(Teks Sumber)
Kemudian Hadits Rasul “Dari ibnu Abbas r.a “Bahwa Isteri Tsabit bin Qais bin Syammas mendatangi
Nabi Shallallahu
‘alaihi wasallam seraya berkata ; “Wahai Rasulullah, aku tidak membenci Tsabit dalam agama dan
akhlaknya. Aku hanya takut kufur”. Maka Rasulullah Shallallahu ‘alaihi Wasallam
bersabda : “Maukah kamu mengembalikankepadanya kebunnya?”. Ia menjawab, “Ya”, maka ia mengembalikan
kepadanya dan Rasulullah Shallallahu ‘alaihi wa sallam memerintahkannya, dan
Tsabit punmenceraikannya” (HR Al-Bukhari)
Begitu juga telah terjadi Kesepakatan Ulama
(ijma,Ulama) pada masalah tersebut, sebagaimana di nukilkan Ibnu Qodhomah, ibu
Taimiyah, Ibnu Hajar, Asy-Syaukani, dan syeikh Abdullah al-bassam, Muhammad Bin
Ali. Asy-Syaukani menyatakan, para ulama berijma’ tentang syari’at Al-Khulu,
kecuali seorang tabi’in bernama Bakr bin Abdillah Al-Muzani dan telah terjadi
ijma’ setelah beliau tentang persyariatan Khuluk.
A.
Hukum Khuluk
Para ulama fiqh
melakukan klasifikasi mengenai hukum Khuluk sebagai berikut :
·
Makruh
Ini merupakan hokum asal khuluk dimana suami membenci istrinya karena buruk
akhlaknya dan ia berupaya agar istri menggugat cerai melalui khuluk, maka
menurut para ulama makruh bagi suami menuntut tebusan dari istri.
·
Mubah
Bahwa perceraian melalui jalan khuluk oleh isri di bolehkan tidak dikenai
dosa bagi pelakunya. Dengan ketentuan bahwa istri sangat membenci suaminya, dan
dikhawatirkan istri tidak dapat menunaikan hak suaminya sebagaimana yang
diperintahkan oleh Allah SWT.

(Baris Data)
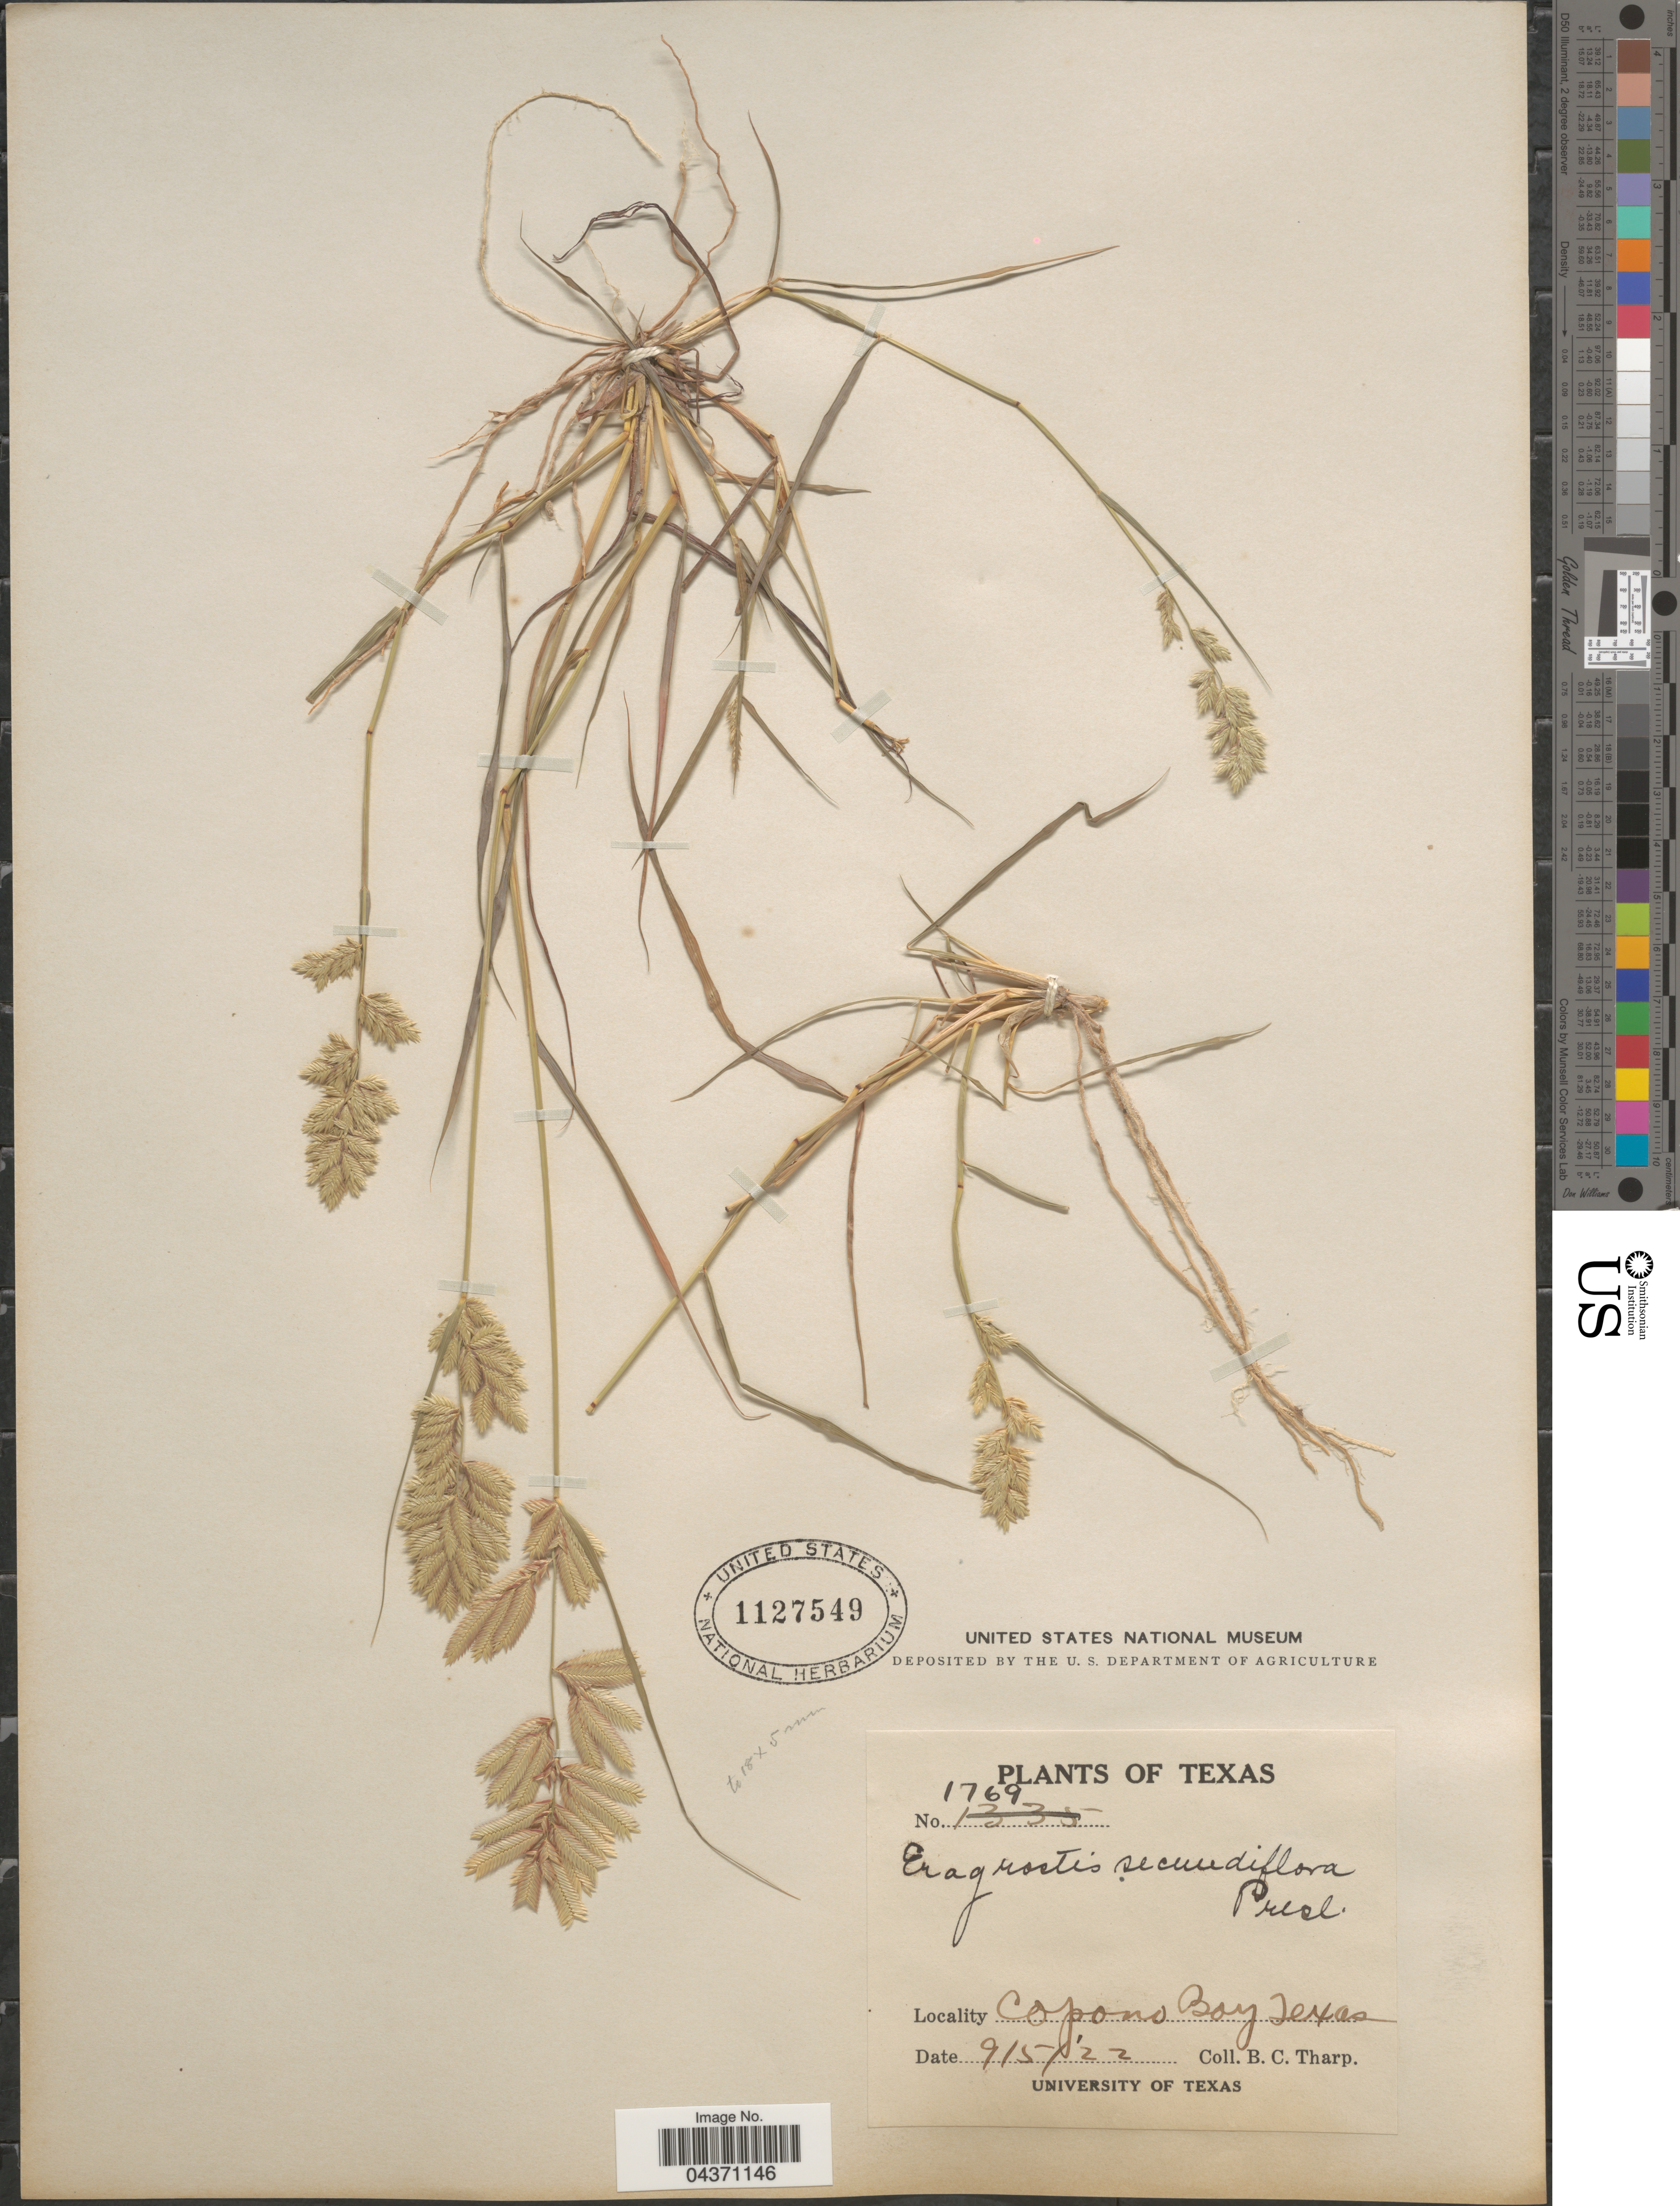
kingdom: Plantae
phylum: Tracheophyta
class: Liliopsida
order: Poales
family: Poaceae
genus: Eragrostis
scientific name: Eragrostis secundiflora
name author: J. Presl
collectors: B. C. Tharp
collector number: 1769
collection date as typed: Transcribed d/m/y: 5/9/22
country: United States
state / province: Texas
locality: Copano Bay.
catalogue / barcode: US 1127549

(Petunjuk Latihan) Menurut teks sumber, siapa yang disebut Asy-Syaukani sebagai pengecualian dari ijma' para ulama tentang syariat khuluk?

(Hasil Latihan) Bakr bin Abdillah Al-Muzani, seorang tabi'in.